Our complementary Readings today expand on the virtues needed for a healthy Christian family to flourish and grow in love for God, each other, and everyone else.
The cultural context in which this Feast arrives is certainly toxic to good family life. The family as it was known in biblical times has been shifted off its traditional base by forces we know full well. There is no need to be explicit here. All one need do is watch, look and listen. But this feast day, like all others in the Church, is not meant to focus on the negative. Nor is it meant to foster cynical criticism of our own families.
Instead, we have an annual call to put aside for a time the Toy-land reveries that emerge at Christmas and consider the beauty of God’s design for families as seen in this most blest circle of three. The Book of Sirach and Paul’s letter to the Colossians offer specific ways for us to follow God’s blueprint that, while often difficult to live day in and day out, is the best. The need is there from time to time to observe what good or its opposite the man or woman in the mirror brings to family life.
Returning to St. Luke’s “man of the hour,” St. Joseph, here is a touching story offering advice to any and all Catholic parents:
A little boy, frightened by a thunderous lightning storm, called out one dark night, “Daddy, come. I’m scared.” “Son,” the father said, “God loves you and He’ll take care of you. “I know God loves me,” the boy replied, “but right now I want somebody who has skin on.”
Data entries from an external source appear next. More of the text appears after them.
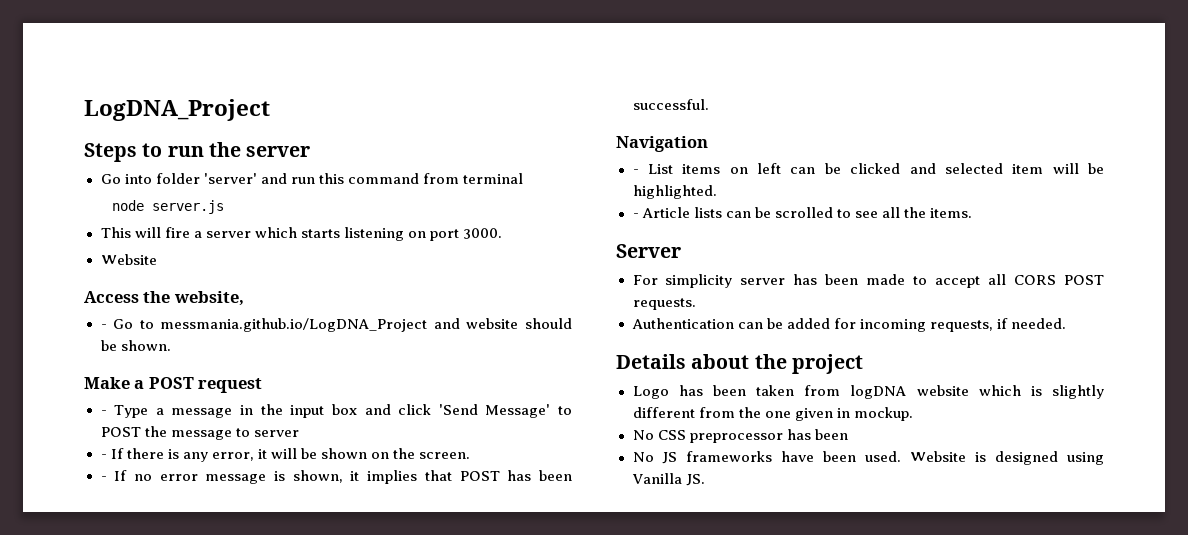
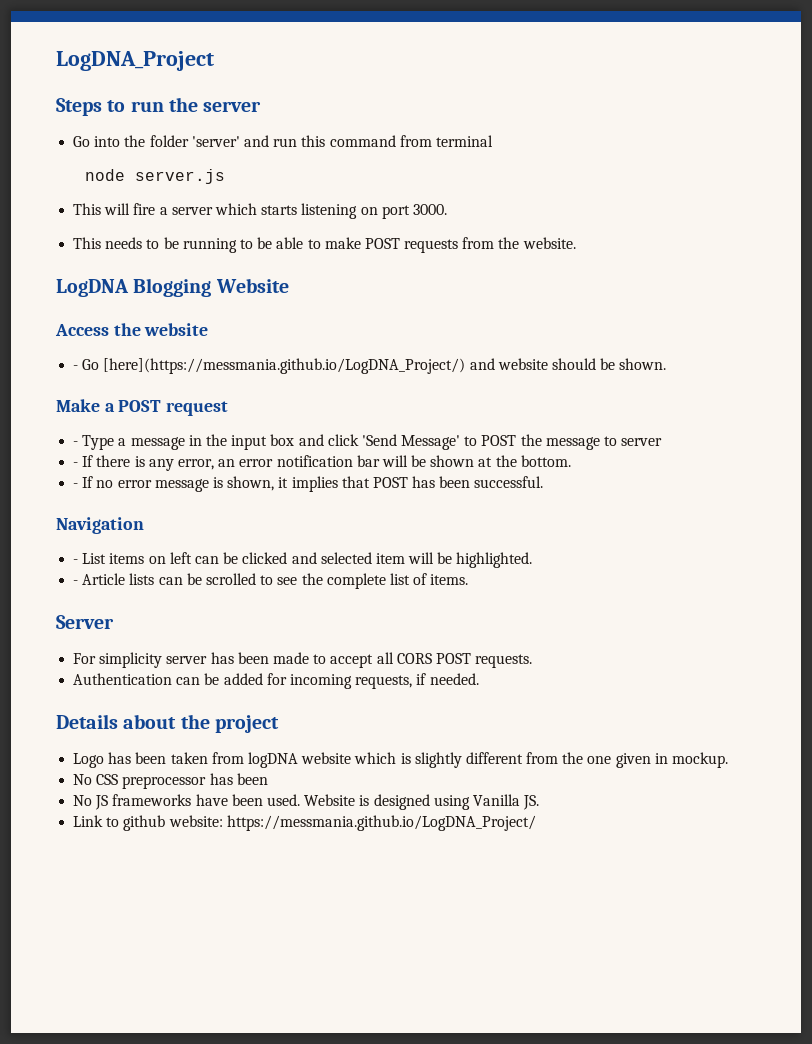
(152, 179) none -> [124,135,146,147] the
(503, 233) none -> [73,237,576,253] [56,278,212,297] This needs to be running to be able to make POST requests from the website. // LogDNA Blogging
[173,291,244,306] website, -> [144,323,209,336] website
[139,318,428,332] to messmania.github.io/LogDNA_Project -> [103,358,466,374] [here](https://messmania.github.io/LogDNA_Project/)
[257,448,471,459] it will be shown on the screen. -> [218,455,571,467] an error notification bar will be shown at the bottom.
[881,207,926,218] all the -> [301,573,428,589] the complete list of
(705, 480) none -> [73,815,536,831] // Link to github website: https://messmania.github.io/LogDNA_Project/

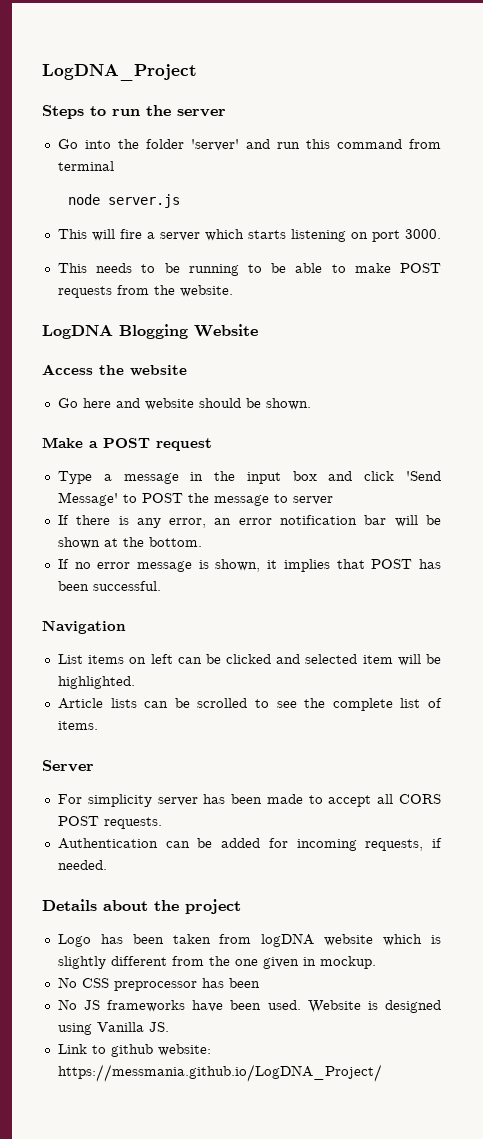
[73,358,466,374] - Go [here](https://messmania.github.io/LogDNA_Project/) -> [57,398,111,408] Go here
[73,441,79,446] - -> (212, 444) none
[73,462,79,467] - -> (333, 500) none
[73,483,79,488] - -> (202, 542) none
[73,559,79,564] - -> (126, 627) none
[73,580,79,585] - -> (135, 682) none

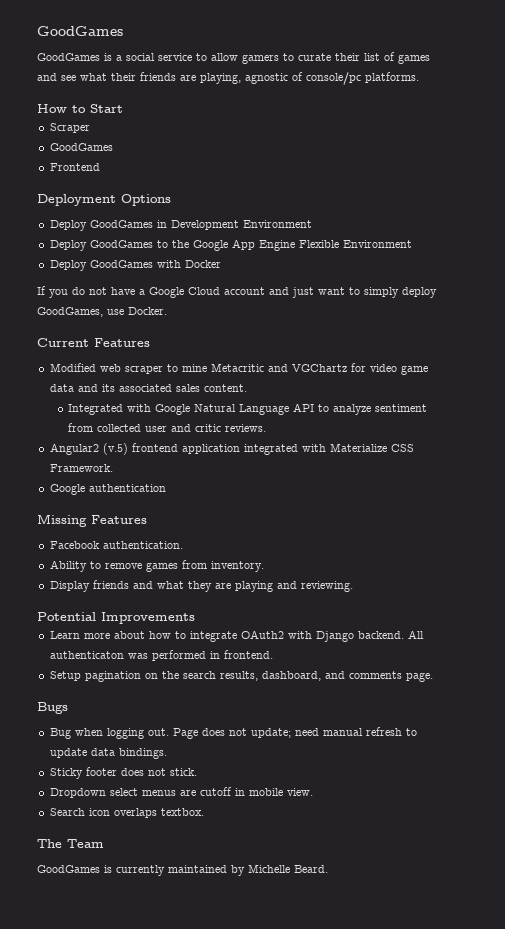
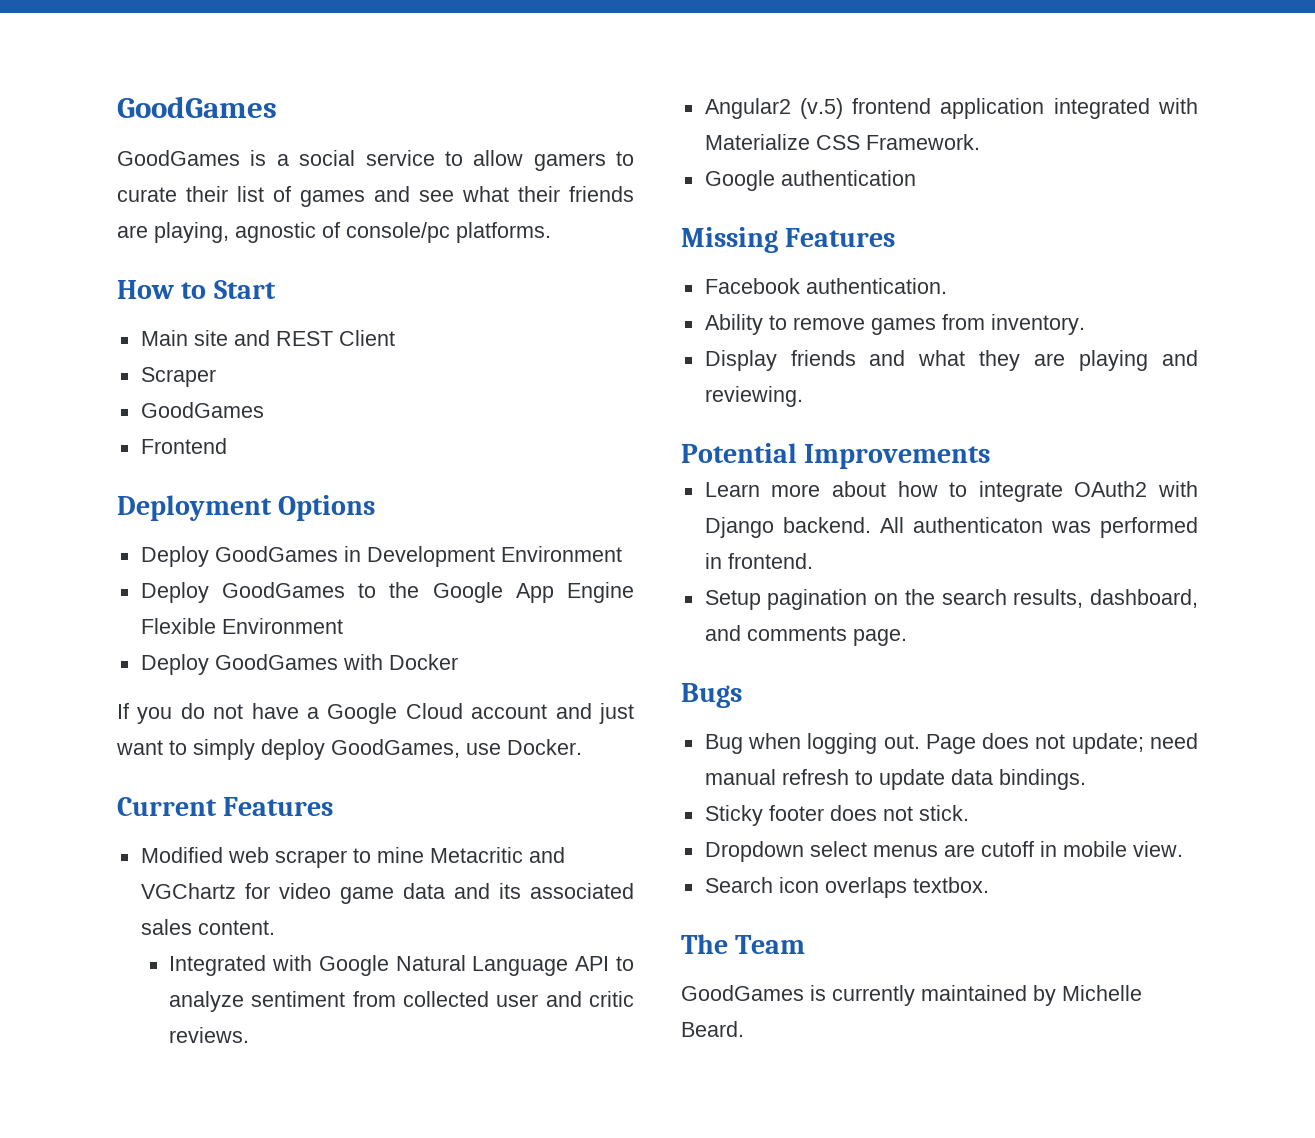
(123, 108) none -> [140,330,395,346] // Main site and REST Client

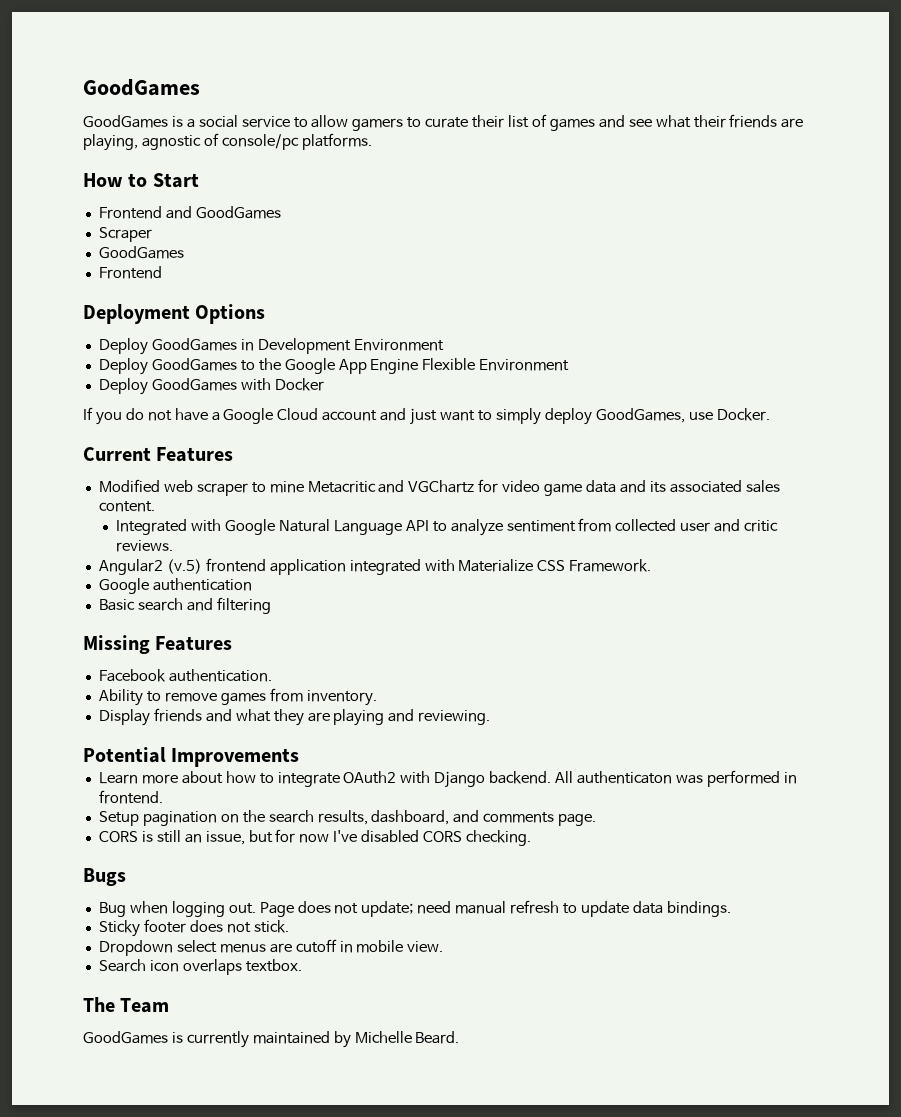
[140,330,395,346] Main site and REST Client -> [98,206,281,219] Frontend and GoodGames
(916, 178) none -> [98,597,271,614] // Basic search and filtering
(907, 637) none -> [98,829,532,846] // CORS is still an issue, but for now I've disabled CORS checking.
It seems to me that the role of the father (and the mother) is to be and demonstrate God, with skin on. God love you and give you and your family His peace.
Reading I: Sirach 3: 2-6, 12-14 – True religion involves duties to others, first of all to parents. Honoring them brings several blessings.
Reading II: Colossians 3: 12-21- Paul describes how practice of the Christian family life encompasses many virtues, especially kindness, compassion, and patience.
The Gospel: Luke 2: 41-52 – Luke tells us of the Holy Family’s cautious return to Israel, and how they had to avoid Judea because Herod’s son ruled there. They settled in Galilee. All of this done by Joseph as head of the family at the directions given him in his dreams.